**Work order**
Reproduce the whole listing exactly and let no picture into the copy.

******

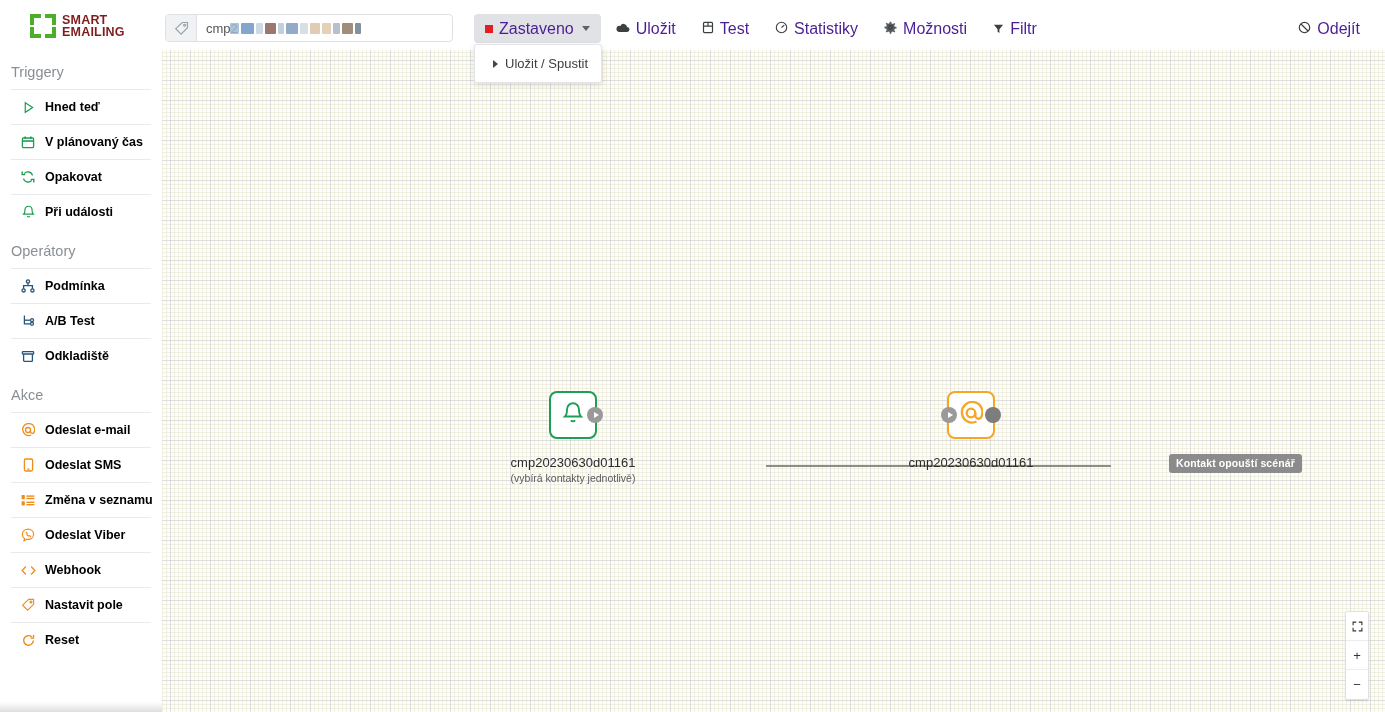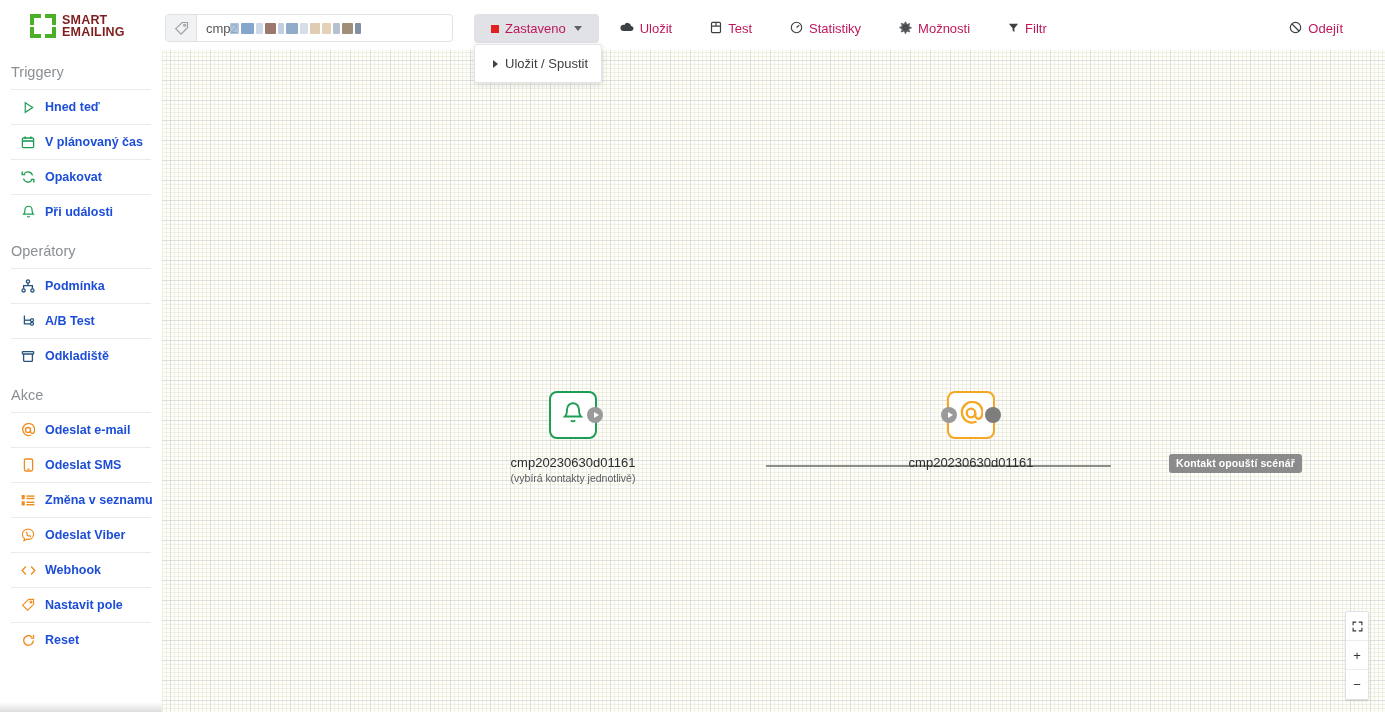--- a/index.html
+++ b/index.html
@@ -87,11 +87,11 @@
   }
   .tbtn {
     display: flex; align-items: center; gap: 6px;
-    height: 29px; padding: 0 17px;
+    height: 29px; padding: 0 11px;
     border: 0; border-radius: 4px;
     background: transparent;
     font-family: "Liberation Sans", sans-serif;
-    font-size: 13px; color: #be185d;
+    font-size: 16px; color: #4c1d95;
     cursor: pointer; white-space: nowrap;
   }
   .tbtn.active { background: #e0e2e6; }

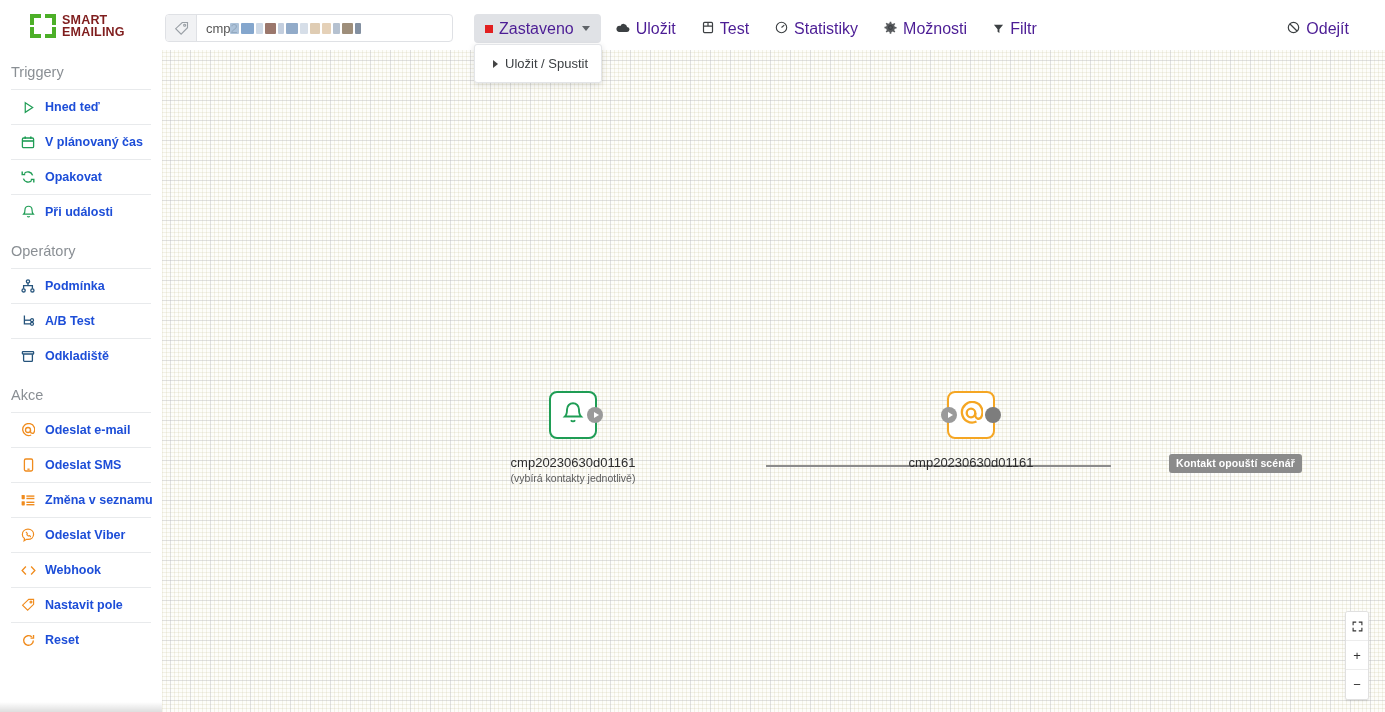--- a/index.html
+++ b/index.html
@@ -104,7 +104,7 @@
   .sq-red { width: 8px; height: 8px; background: #e22020; display:block; }
 
   #logout {
-    position: absolute; right: 25px; top: 14px;
+    position: absolute; right: 14px; top: 14px;
   }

******

**Solution to the problem**
--- a/index.html
+++ b/index.html
@@ -87,11 +87,11 @@
   }
   .tbtn {
     display: flex; align-items: center; gap: 6px;
-    height: 29px; padding: 0 17px;
+    height: 29px; padding: 0 11px;
     border: 0; border-radius: 4px;
     background: transparent;
     font-family: "Liberation Sans", sans-serif;
-    font-size: 13px; color: #be185d;
+    font-size: 16px; color: #4c1d95;
     cursor: pointer; white-space: nowrap;
   }
   .tbtn.active { background: #e0e2e6; }

--- a/index.html
+++ b/index.html
@@ -104,7 +104,7 @@
   .sq-red { width: 8px; height: 8px; background: #e22020; display:block; }
 
   #logout {
-    position: absolute; right: 25px; top: 14px;
+    position: absolute; right: 14px; top: 14px;
   }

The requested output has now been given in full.